Usage of a localization algorithm such as SLAM (Simultaneous Localization and Mapping) for indoor spatial localization, and the storage of special configurations, such as the selection of particular surfaces for special functions (e.g., wall for displaying a video stream).

Distribution of previously stored information to other devices belonging to the same user or to other authorized users.

Updating of localization information and redistribution when required.

Content synchronization

A streaming server that distributes content and ensures synchronized content playback for multiple AR users. The server does not need to have the content stored locally. It can, for example, get the content stream from a streaming service and then redistribute it. For the museum guests, the functionality may be part of the XR client or embedded in a home gateway or console-like device.

QoS/QoE Considerations

Required QoS:

Sufficiently low latency for synchronized streaming playback and conversational QoS.

Required QoE:

Synchronization of VoD content for multiple users within acceptable parameters. This requires ensuring the streams' playback occurs near simultaneously for all users, so that user reactions to specific scenes such as jump scares in a horror movie or a goal in a sport sequence are also synced within the group. Furthermore, playback reaction time to user actions such as pause, fast forward and rewind should be low and similar for all users within the group. Conversational low-delay QoE is also expected.

Feasibility

The use case is feasible within a timeframe of 3 years. Required hardware, AR glasses, are available in the market, and network requirements are no more or less than existing streaming services.

The feasibility of the use case depends on the accuracy of the localization registration and mapping algorithm. Multiparty AR experiences, such as a shared AR map annotation demo from Mapbox (https://blog.mapbox.com/multi-user-ar-experience-1a586f40b2ce?gi=60ceb3226701) and the Multiuser AR experience exhibition at the San Fransisco Museum of Modern Art by Ubiquity6 (https://www.youtube.com/watch?v=T-I3YG_w-Z4), provide good examples for proof of concept of already available technology for creating a shared AR experience.

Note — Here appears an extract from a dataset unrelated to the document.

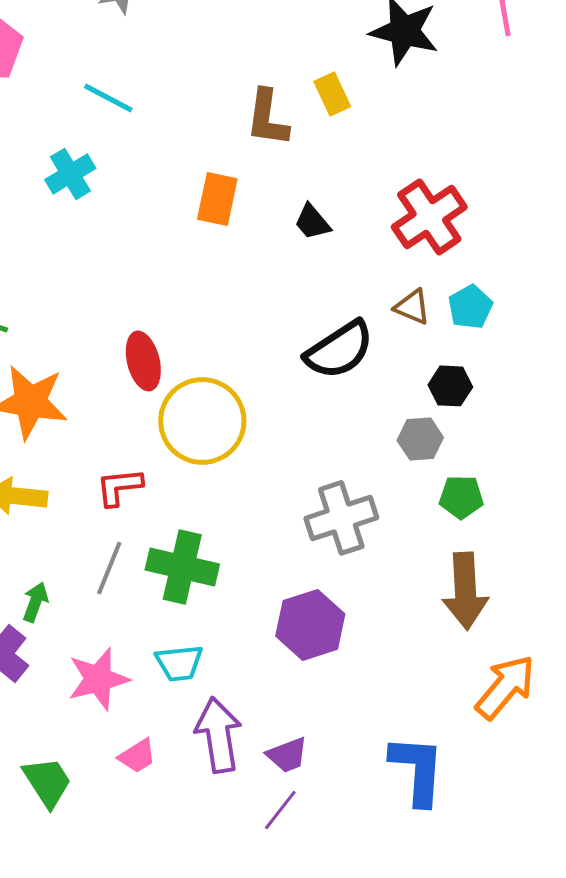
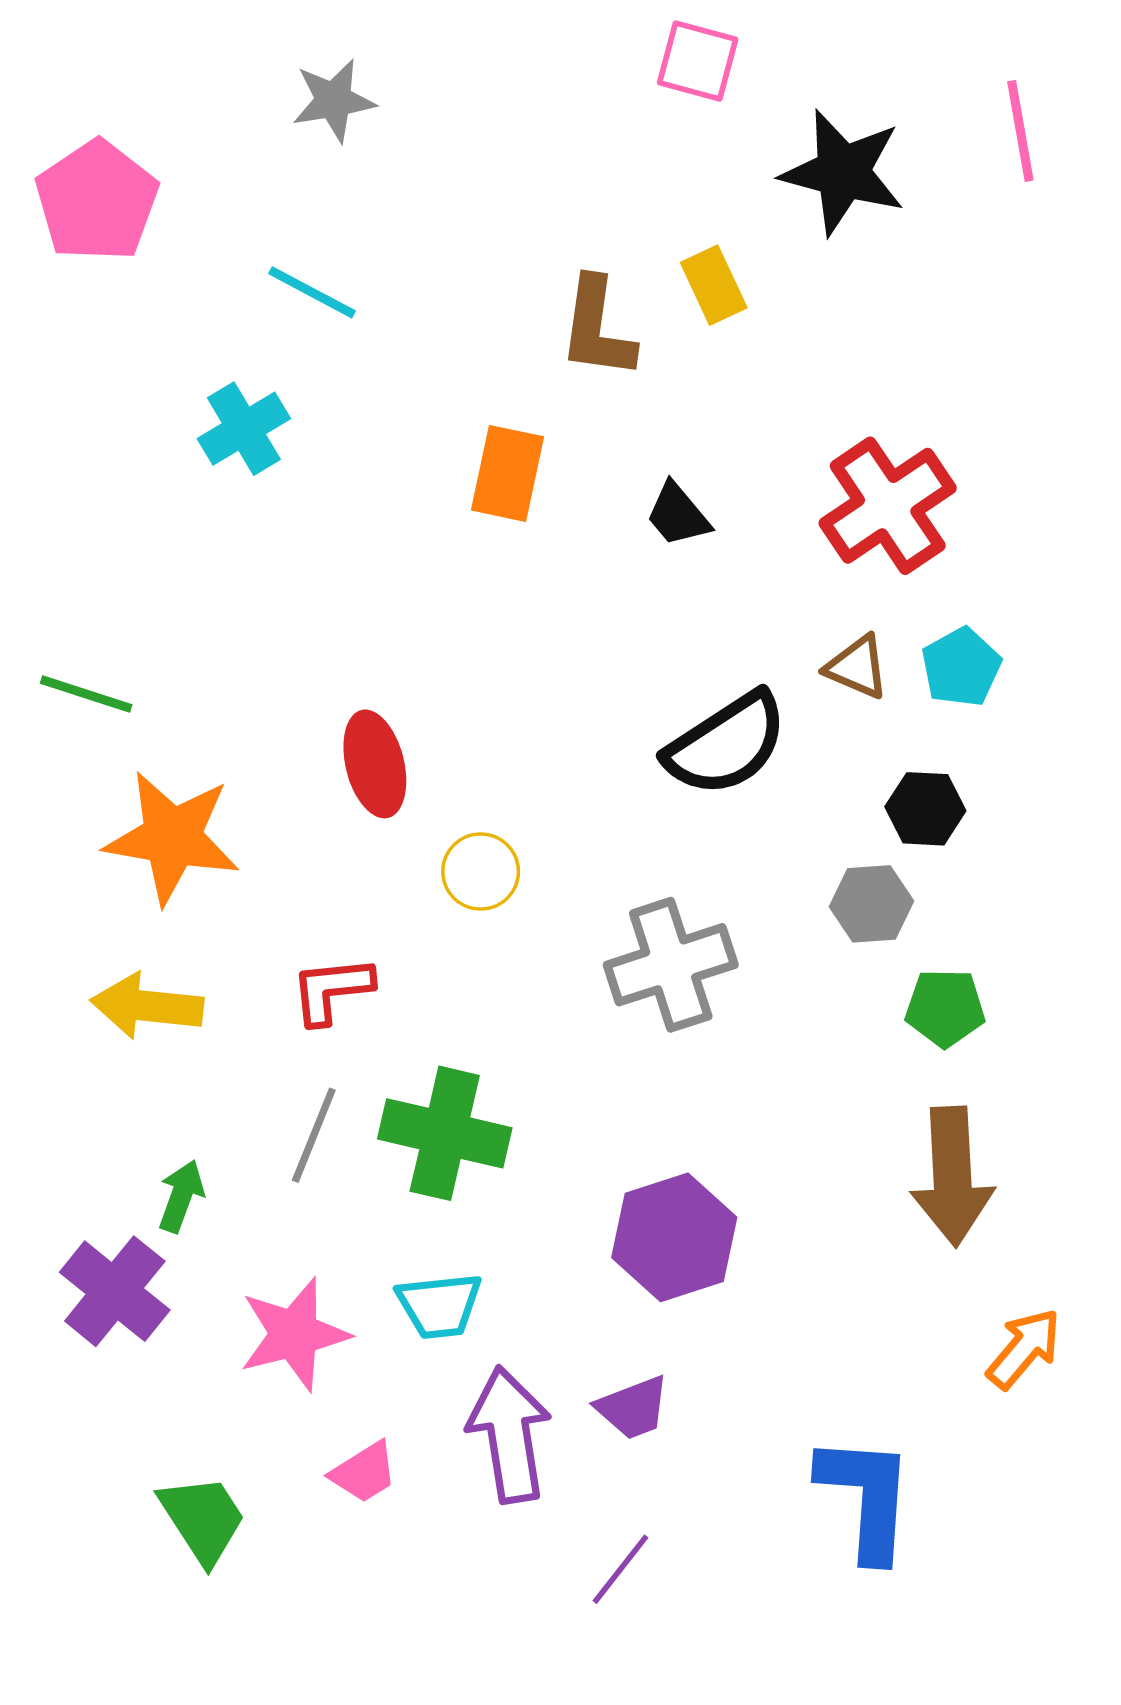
yellow circle: (202, 421) -> (481, 872), size x0.5
gray cross: (341, 518) -> (671, 965), moved
orange arrow: (505, 687) -> (1024, 1349), size x0.7
purple trapezoid: (287, 755) -> (633, 1408), moved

Potential Standardization Status and Needs

The following aspects may require standardization work:

Standardized way of sharing and storing indoor spatial information with the service and other devices.

Mixing VoD streams may require some additional functions for social AR media control playback. This would relate to allowing users to control the playout of the VoD stream (pause, rewind, fast-forward) for all users in a synchronized manner.